Prompt:
Reproduce the closing part of the entries exactly: the line with "assign imm32 = (ExtControl" and all lines after it, ending with the last line, and nothing else.

Data for review:
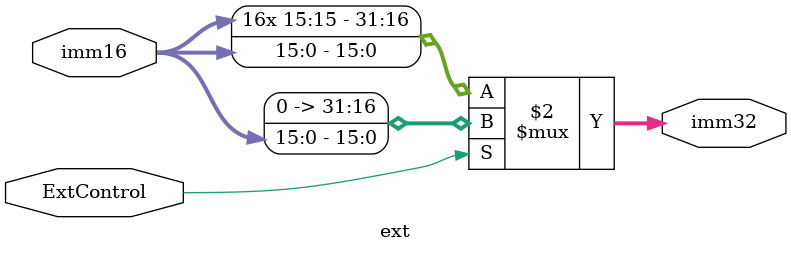
<source format=v>
`timescale 1ns / 1ps
module ext(
    input [15:0] imm16,
    input ExtControl,
    output [31:0] imm32
    );

    // ExtControl为1时,作零扩展;0时,作符号扩展
    assign imm32 = (ExtControl == 1'b1) ? {{16{1'b0}}, imm16} :
                                       {{16{imm16[15]}}, imm16};

endmodule

</source>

Written response:
    assign imm32 = (ExtControl == 1'b1) ? {{16{1'b0}}, imm16} :
                                       {{16{imm16[15]}}, imm16};

endmodule

</source>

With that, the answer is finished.